Partial Outage on Search
Incident Report for Onshape
Postmortem

I wanted to share some additional information about today’s extended performance problems.

Without our knowledge, an internal system had accidentally been performing Onshape searches in a loop for several days. We had been monitoring increased search service load, but due to the rate limiting we have in place we did not notice any operational problems and the source was not identified.

We deployed a new version of Onshape today that had a higher rate limit for search requests to support an upcoming feature. This was enough to cause our search service to overload and begin rejecting requests.
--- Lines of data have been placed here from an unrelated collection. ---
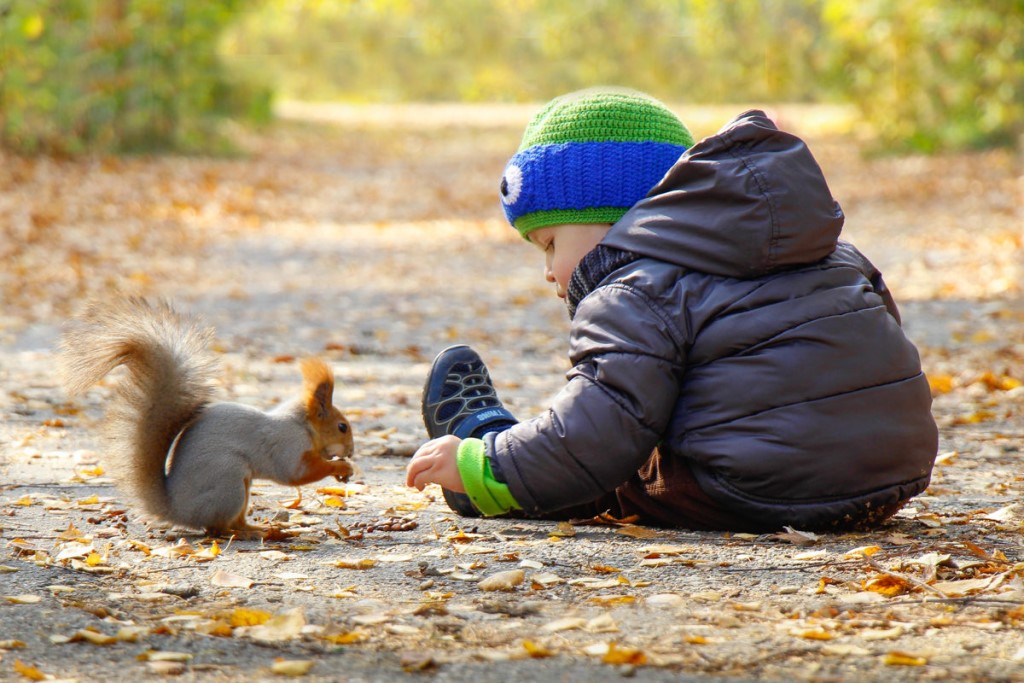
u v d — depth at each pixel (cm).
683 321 573
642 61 7644
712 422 576
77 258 1911
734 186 574
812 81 5891
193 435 592
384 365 1241
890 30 3881
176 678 416
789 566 541
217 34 4050
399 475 773
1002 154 3612
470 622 474
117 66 3544
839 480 575
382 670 425
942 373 1166
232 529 596
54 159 3222
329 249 2228
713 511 595
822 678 413
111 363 589
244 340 1362
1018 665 423
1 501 677
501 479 583
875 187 3067
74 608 487
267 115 4897
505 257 2162
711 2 6431
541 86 8162
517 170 641
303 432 593
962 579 522
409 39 8419
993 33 3744
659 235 585
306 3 7644
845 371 575
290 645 448
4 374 1130
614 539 594
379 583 526
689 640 450
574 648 445
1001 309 1515
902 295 1656
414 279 1908
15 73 3112
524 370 1214
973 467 798
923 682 409
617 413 568
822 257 595
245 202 2811
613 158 622
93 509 657
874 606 488
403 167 3900
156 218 2469
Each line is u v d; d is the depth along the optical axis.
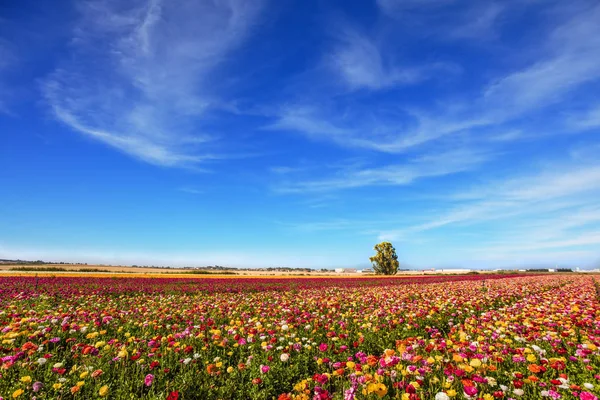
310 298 18.50
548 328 8.85
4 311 12.03
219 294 23.06
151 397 5.57
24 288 23.81
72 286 26.62
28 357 6.88
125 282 32.81
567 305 13.29
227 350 8.13
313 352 7.98
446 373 5.53
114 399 5.62
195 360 6.97
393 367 5.86
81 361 7.14
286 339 8.71
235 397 5.88
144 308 13.97
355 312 13.12
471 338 8.45
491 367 5.89
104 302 17.45
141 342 8.55
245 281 38.25
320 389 5.12
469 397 4.81
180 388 5.89
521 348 6.98
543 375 6.11
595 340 7.61
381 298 17.47
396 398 5.16
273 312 12.76
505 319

Any part of Onshape that uses search was slow. The engineering and operations teams spent over 2 hours adding capacity and examining all of the changes in the new code build before discovering the runaway internal system.
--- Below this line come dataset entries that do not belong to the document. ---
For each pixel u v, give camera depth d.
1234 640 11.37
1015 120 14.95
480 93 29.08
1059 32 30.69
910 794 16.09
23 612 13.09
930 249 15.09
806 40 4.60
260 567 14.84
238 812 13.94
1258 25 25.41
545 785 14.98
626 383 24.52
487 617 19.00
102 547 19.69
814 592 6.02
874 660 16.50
We blocked the errant system and the service immediately returned to normal.

First, I want to apologize for the extended downtime. It took us too long to identify the problem and your productivity suffered. Second, we will be implementing additional monitoring controls that will automatically alert us to unusual traffic. We will also be expanding our overall search capacity.

You trust us to protect and manage your design data. We did not earn that trust today. We will work harder to prevent this type of problem from happening again.

John Rousseau

VP, Technical Operations, Onshape

Posted Nov 18, 2020 - 21:56 EST

Resolved
We determined the cause of the outage and have disabled it. Search should now be functional.
Posted Nov 18, 2020 - 14:59 EST
Update
We are continuing to investigate this issue.
Posted Nov 18, 2020 - 14:57 EST
Update
The search response times are still not acceptable. We are continuing to work on restoring full functionality.
Posted Nov 18, 2020 - 13:59 EST
Update
We are continuing to see delayed processing times for search queries which impacts multiple parts of the product. Our engineering teams are working on the issue.
Posted Nov 18, 2020 - 12:34 EST
Investigating
We are currently investigating this issue.
Posted Nov 18, 2020 - 11:36 EST
This incident affected: Onshape CAD Service (https://cad.onshape.com) (North America, Western Europe, Southeast Asia, Australia, Northeast Asia).